##### DATA FOR THIS TASK

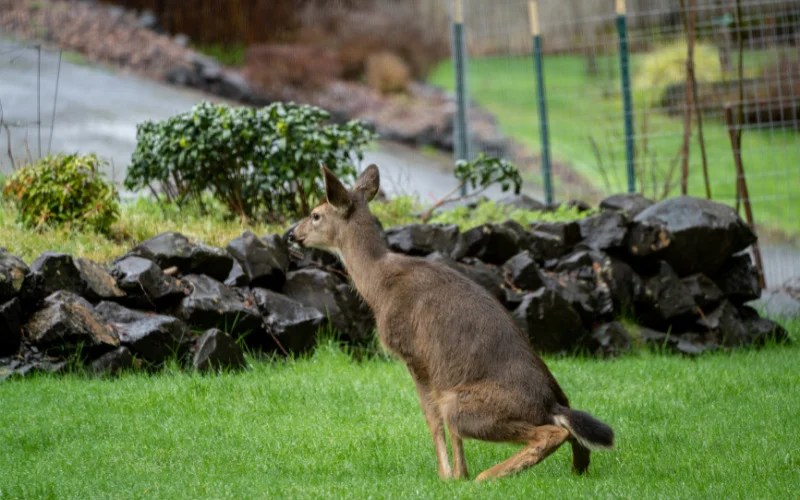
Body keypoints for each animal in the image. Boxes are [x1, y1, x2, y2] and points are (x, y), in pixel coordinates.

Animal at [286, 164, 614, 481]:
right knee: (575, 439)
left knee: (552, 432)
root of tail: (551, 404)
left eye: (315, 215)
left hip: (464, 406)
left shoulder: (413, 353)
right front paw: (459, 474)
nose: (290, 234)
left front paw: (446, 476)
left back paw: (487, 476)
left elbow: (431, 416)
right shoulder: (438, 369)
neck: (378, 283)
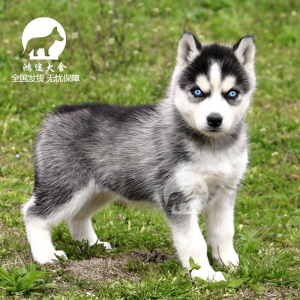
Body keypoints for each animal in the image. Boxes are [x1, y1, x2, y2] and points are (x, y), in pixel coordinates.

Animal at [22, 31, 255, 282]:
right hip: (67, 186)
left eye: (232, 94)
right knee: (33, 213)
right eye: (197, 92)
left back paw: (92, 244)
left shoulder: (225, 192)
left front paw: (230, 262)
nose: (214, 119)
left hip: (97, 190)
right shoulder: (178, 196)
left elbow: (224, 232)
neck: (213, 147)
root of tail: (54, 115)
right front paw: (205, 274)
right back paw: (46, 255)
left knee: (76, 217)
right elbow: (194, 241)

##########

DIRECTIONS FOR THIS TASK: Go through the records above, find every line with the word "knee", and list those lines.

EXERCISE ANSWER:
right knee: (575, 439)
left knee: (552, 432)
right knee: (33, 213)
left knee: (76, 217)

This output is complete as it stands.